■ **Task input**:
###
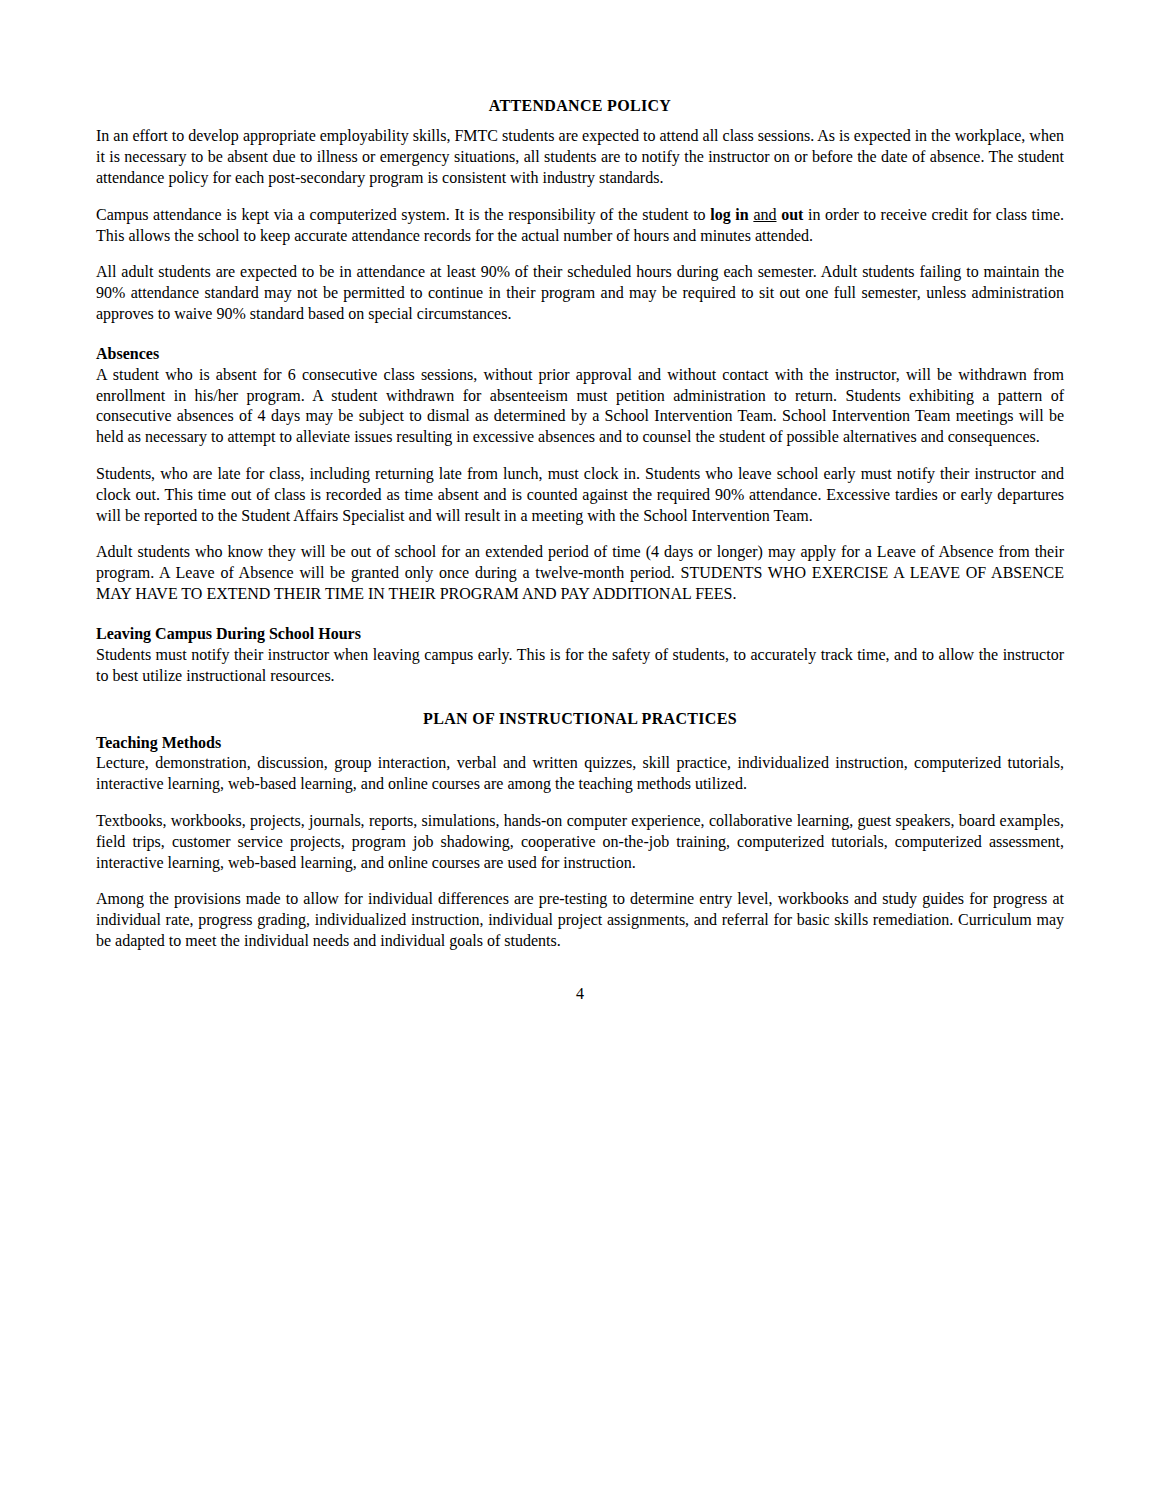ATTENDANCE POLICY
In an effort to develop appropriate employability skills, FMTC students are expected to attend all class sessions. As is expected in the workplace, when it is necessary to be absent due to illness or emergency situations, all students are to notify the instructor on or before the date of absence. The student attendance policy for each post-secondary program is consistent with industry standards.
Campus attendance is kept via a computerized system. It is the responsibility of the student to log in and out in order to receive credit for class time. This allows the school to keep accurate attendance records for the actual number of hours and minutes attended.
All adult students are expected to be in attendance at least 90% of their scheduled hours during each semester. Adult students failing to maintain the 90% attendance standard may not be permitted to continue in their program and may be required to sit out one full semester, unless administration approves to waive 90% standard based on special circumstances.
Absences
A student who is absent for 6 consecutive class sessions, without prior approval and without contact with the instructor, will be withdrawn from enrollment in his/her program. A student withdrawn for absenteeism must petition administration to return. Students exhibiting a pattern of consecutive absences of 4 days may be subject to dismal as determined by a School Intervention Team. School Intervention Team meetings will be held as necessary to attempt to alleviate issues resulting in excessive absences and to counsel the student of possible alternatives and consequences.
Students, who are late for class, including returning late from lunch, must clock in. Students who leave school early must notify their instructor and clock out. This time out of class is recorded as time absent and is counted against the required 90% attendance. Excessive tardies or early departures will be reported to the Student Affairs Specialist and will result in a meeting with the School Intervention Team.
Adult students who know they will be out of school for an extended period of time (4 days or longer) may apply for a Leave of Absence from their program. A Leave of Absence will be granted only once during a twelve-month period. STUDENTS WHO EXERCISE A LEAVE OF ABSENCE MAY HAVE TO EXTEND THEIR TIME IN THEIR PROGRAM AND PAY ADDITIONAL FEES.
Leaving Campus During School Hours
Students must notify their instructor when leaving campus early. This is for the safety of students, to accurately track time, and to allow the instructor to best utilize instructional resources.
PLAN OF INSTRUCTIONAL PRACTICES
Teaching Methods
Lecture, demonstration, discussion, group interaction, verbal and written quizzes, skill practice, individualized instruction, computerized tutorials, interactive learning, web-based learning, and online courses are among the teaching methods utilized.
Textbooks, workbooks, projects, journals, reports, simulations, hands-on computer experience, collaborative learning, guest speakers, board examples, field trips, customer service projects, program job shadowing, cooperative on-the-job training, computerized tutorials, computerized assessment, interactive learning, web-based learning, and online courses are used for instruction.
Among the provisions made to allow for individual differences are pre-testing to determine entry level, workbooks and study guides for progress at individual rate, progress grading, individualized instruction, individual project assignments, and referral for basic skills remediation. Curriculum may be adapted to meet the individual needs and individual goals of students.
4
###
■ **What you need to do**:
Copy out every line above without change, dropping the pictures.

■ **Answer box**:
ATTENDANCE POLICY
In an effort to develop appropriate employability skills, FMTC students are expected to attend all class sessions. As is expected in the workplace, when it is necessary to be absent due to illness or emergency situations, all students are to notify the instructor on or before the date of absence. The student attendance policy for each post-secondary program is consistent with industry standards.
Campus attendance is kept via a computerized system. It is the responsibility of the student to log in and out in order to receive credit for class time. This allows the school to keep accurate attendance records for the actual number of hours and minutes attended.
All adult students are expected to be in attendance at least 90% of their scheduled hours during each semester. Adult students failing to maintain the 90% attendance standard may not be permitted to continue in their program and may be required to sit out one full semester, unless administration approves to waive 90% standard based on special circumstances.
Absences
A student who is absent for 6 consecutive class sessions, without prior approval and without contact with the instructor, will be withdrawn from enrollment in his/her program. A student withdrawn for absenteeism must petition administration to return. Students exhibiting a pattern of consecutive absences of 4 days may be subject to dismal as determined by a School Intervention Team. School Intervention Team meetings will be held as necessary to attempt to alleviate issues resulting in excessive absences and to counsel the student of possible alternatives and consequences.
Students, who are late for class, including returning late from lunch, must clock in. Students who leave school early must notify their instructor and clock out. This time out of class is recorded as time absent and is counted against the required 90% attendance. Excessive tardies or early departures will be reported to the Student Affairs Specialist and will result in a meeting with the School Intervention Team.
Adult students who know they will be out of school for an extended period of time (4 days or longer) may apply for a Leave of Absence from their program. A Leave of Absence will be granted only once during a twelve-month period. STUDENTS WHO EXERCISE A LEAVE OF ABSENCE MAY HAVE TO EXTEND THEIR TIME IN THEIR PROGRAM AND PAY ADDITIONAL FEES.
Leaving Campus During School Hours
Students must notify their instructor when leaving campus early. This is for the safety of students, to accurately track time, and to allow the instructor to best utilize instructional resources.
PLAN OF INSTRUCTIONAL PRACTICES
Teaching Methods
Lecture, demonstration, discussion, group interaction, verbal and written quizzes, skill practice, individualized instruction, computerized tutorials, interactive learning, web-based learning, and online courses are among the teaching methods utilized.
Textbooks, workbooks, projects, journals, reports, simulations, hands-on computer experience, collaborative learning, guest speakers, board examples, field trips, customer service projects, program job shadowing, cooperative on-the-job training, computerized tutorials, computerized assessment, interactive learning, web-based learning, and online courses are used for instruction.
Among the provisions made to allow for individual differences are pre-testing to determine entry level, workbooks and study guides for progress at individual rate, progress grading, individualized instruction, individual project assignments, and referral for basic skills remediation. Curriculum may be adapted to meet the individual needs and individual goals of students.
4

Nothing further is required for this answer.